Los prismáticos son una de las mejores opciones para iniciarse en el mundo de la astronomía amateur. Sus principales ventajas son, a grandes rasgos, la facilidad de uso y transporte, la comodidad de visión, y la sensación de profundidad y tridimensionalidad que ofrece el hecho de estar usando dos los dos ojos simultáneamente. Unos prismáticos abarcan un campo, un fragmento de cielo, muy amplio sin necesitar de monturas ni técnicas especiales para el seguimiento de algún objeto. En resumen, los prismáticos son el instrumento ideal para la toma de contacto con las estrellas y constelaciones, con un precio realmente moderado.
Los prismáticos permite recorrer de forma sistemática, y más o menos rápidamente, amplias regiones del cielo nocturno a la búsqueda de objetos nuevos como por ejemplo cometas, novas, etc.
Características de unos prismáticos:
En uno de los lados del los prismáticos, generalmente junto a uno de los oculares aparecen dos números con un formato similar a: 8X30, 10X50, 7X50, etc. El primer valor indica el número de aumentos que proporcionará el insrumento, mientras que el otro nos indica el diámetro en milímetros del objetivo. Ambos valores nos permiten calcular el diámetro en milímetros de la pupila de salida, es decir, el diámetro del haz de luz que emerge del ocular (Por ejemplo: para un 10X50 tenemos que la pupila de salida es: 50/10 = 5).

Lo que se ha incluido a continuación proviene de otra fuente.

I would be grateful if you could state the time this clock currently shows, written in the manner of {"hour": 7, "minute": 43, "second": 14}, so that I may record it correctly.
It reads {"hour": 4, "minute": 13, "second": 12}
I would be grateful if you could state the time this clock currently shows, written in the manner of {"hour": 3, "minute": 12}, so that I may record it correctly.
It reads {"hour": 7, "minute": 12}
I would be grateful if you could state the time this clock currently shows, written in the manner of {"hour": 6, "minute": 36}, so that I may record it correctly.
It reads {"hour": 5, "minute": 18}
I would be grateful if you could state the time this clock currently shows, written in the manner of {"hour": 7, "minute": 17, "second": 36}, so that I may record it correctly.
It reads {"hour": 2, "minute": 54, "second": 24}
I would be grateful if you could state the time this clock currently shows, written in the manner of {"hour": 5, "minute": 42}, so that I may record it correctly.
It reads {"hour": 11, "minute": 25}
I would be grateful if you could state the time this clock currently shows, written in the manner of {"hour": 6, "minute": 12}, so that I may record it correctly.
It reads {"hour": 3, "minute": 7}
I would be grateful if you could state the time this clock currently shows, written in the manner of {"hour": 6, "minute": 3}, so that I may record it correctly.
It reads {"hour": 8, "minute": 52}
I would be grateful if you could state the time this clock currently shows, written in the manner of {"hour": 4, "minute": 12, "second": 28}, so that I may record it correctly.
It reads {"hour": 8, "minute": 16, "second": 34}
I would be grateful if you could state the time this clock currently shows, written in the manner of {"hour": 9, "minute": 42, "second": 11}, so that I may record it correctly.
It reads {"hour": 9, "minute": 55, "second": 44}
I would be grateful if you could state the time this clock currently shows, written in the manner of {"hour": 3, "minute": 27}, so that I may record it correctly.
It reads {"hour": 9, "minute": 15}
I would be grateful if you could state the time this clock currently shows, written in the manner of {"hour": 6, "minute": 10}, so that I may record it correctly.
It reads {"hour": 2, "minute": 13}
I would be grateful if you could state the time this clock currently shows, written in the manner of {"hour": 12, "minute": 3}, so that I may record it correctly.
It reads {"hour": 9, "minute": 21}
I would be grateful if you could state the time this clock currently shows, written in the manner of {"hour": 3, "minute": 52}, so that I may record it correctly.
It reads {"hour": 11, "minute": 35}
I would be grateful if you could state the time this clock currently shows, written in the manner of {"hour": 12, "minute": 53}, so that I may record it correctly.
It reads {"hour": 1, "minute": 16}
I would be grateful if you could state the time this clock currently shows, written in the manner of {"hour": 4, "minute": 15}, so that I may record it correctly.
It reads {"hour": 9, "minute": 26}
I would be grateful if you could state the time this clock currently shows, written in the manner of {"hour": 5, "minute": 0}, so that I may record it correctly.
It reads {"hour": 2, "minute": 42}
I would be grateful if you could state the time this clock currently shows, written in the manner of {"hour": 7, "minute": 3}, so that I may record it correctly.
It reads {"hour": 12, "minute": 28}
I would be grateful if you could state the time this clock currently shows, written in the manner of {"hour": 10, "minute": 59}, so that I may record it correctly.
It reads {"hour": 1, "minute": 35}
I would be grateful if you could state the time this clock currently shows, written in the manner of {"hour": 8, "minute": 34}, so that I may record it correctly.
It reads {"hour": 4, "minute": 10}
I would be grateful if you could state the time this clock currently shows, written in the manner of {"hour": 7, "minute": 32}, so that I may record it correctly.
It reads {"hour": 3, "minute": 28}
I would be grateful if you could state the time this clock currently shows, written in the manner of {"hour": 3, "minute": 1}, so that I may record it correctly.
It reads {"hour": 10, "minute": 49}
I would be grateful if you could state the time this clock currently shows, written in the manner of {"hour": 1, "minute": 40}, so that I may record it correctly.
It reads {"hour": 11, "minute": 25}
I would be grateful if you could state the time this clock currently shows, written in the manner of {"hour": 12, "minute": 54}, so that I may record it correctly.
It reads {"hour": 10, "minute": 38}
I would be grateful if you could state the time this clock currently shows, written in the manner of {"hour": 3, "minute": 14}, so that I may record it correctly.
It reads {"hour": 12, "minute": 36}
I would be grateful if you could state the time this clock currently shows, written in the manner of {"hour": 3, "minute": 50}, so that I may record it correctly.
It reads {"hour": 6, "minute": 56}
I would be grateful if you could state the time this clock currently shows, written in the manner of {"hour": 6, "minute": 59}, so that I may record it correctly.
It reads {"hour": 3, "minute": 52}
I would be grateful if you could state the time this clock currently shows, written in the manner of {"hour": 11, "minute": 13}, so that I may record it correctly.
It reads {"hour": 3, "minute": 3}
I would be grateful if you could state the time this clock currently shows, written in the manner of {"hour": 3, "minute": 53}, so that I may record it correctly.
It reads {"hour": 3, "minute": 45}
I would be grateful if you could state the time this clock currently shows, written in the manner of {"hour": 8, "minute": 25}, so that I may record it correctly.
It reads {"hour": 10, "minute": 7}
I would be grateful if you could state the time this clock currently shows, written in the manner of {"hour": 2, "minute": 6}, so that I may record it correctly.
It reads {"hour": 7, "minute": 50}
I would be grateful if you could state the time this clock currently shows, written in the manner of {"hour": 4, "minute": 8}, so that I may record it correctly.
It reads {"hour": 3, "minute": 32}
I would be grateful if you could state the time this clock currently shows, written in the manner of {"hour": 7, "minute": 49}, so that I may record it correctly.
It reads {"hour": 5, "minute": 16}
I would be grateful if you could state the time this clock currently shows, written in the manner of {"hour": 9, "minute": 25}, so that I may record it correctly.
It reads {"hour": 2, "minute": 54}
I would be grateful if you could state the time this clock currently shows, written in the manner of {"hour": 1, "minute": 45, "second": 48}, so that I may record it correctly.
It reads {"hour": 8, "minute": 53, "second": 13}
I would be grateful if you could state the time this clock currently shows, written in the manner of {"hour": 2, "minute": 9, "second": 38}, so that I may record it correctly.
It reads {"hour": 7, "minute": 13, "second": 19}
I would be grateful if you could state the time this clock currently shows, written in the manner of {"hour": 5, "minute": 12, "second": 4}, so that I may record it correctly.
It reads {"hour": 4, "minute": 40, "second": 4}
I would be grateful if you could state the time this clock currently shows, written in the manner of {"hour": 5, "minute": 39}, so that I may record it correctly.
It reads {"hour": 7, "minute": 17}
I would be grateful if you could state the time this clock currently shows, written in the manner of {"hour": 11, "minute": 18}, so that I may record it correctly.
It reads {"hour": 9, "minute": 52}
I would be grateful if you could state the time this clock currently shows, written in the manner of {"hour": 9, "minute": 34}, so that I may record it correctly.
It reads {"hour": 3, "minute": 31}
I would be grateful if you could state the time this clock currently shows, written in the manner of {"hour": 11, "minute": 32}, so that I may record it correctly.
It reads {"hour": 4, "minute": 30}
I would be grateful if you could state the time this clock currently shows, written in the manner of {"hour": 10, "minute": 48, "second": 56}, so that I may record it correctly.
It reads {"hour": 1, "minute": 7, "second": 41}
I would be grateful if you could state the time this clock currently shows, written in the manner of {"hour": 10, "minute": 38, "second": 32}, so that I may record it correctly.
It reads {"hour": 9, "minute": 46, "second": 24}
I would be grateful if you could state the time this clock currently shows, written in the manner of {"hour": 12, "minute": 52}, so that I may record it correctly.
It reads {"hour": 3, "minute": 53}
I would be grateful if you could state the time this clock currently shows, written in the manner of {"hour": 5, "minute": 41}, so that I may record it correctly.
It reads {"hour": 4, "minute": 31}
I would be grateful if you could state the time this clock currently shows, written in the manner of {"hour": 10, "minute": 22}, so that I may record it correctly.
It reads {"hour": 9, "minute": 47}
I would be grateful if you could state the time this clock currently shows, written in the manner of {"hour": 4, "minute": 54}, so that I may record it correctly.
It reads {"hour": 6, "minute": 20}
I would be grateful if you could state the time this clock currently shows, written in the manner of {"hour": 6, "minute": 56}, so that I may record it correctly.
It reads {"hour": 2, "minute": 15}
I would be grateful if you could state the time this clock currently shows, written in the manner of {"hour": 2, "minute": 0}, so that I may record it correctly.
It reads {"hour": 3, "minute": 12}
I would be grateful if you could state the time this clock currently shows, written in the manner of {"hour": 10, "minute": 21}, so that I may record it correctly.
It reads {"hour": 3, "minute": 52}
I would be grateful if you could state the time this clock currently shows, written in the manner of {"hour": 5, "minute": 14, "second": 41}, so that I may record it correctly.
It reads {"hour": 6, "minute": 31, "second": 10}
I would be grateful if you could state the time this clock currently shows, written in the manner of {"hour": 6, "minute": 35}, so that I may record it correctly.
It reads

Para el uso astronómico se aconseja que la pupila de salida de los prismáticos sea de un diámetro similar a la pupila humana. En condiciones de oscuridad, la pupila humana se puede adaptar a una visión nocturna dilatándose hasta unos 6 o 7 milímetros.
En este sentido unos binoculares 7X50, o 10X50 serían muy adecuados. El 10X50 quizá fuera el más adecuado para su uso astronómico, pero el 7X50 resulta más luminoso y por tanto es preferido por muchos aficionados.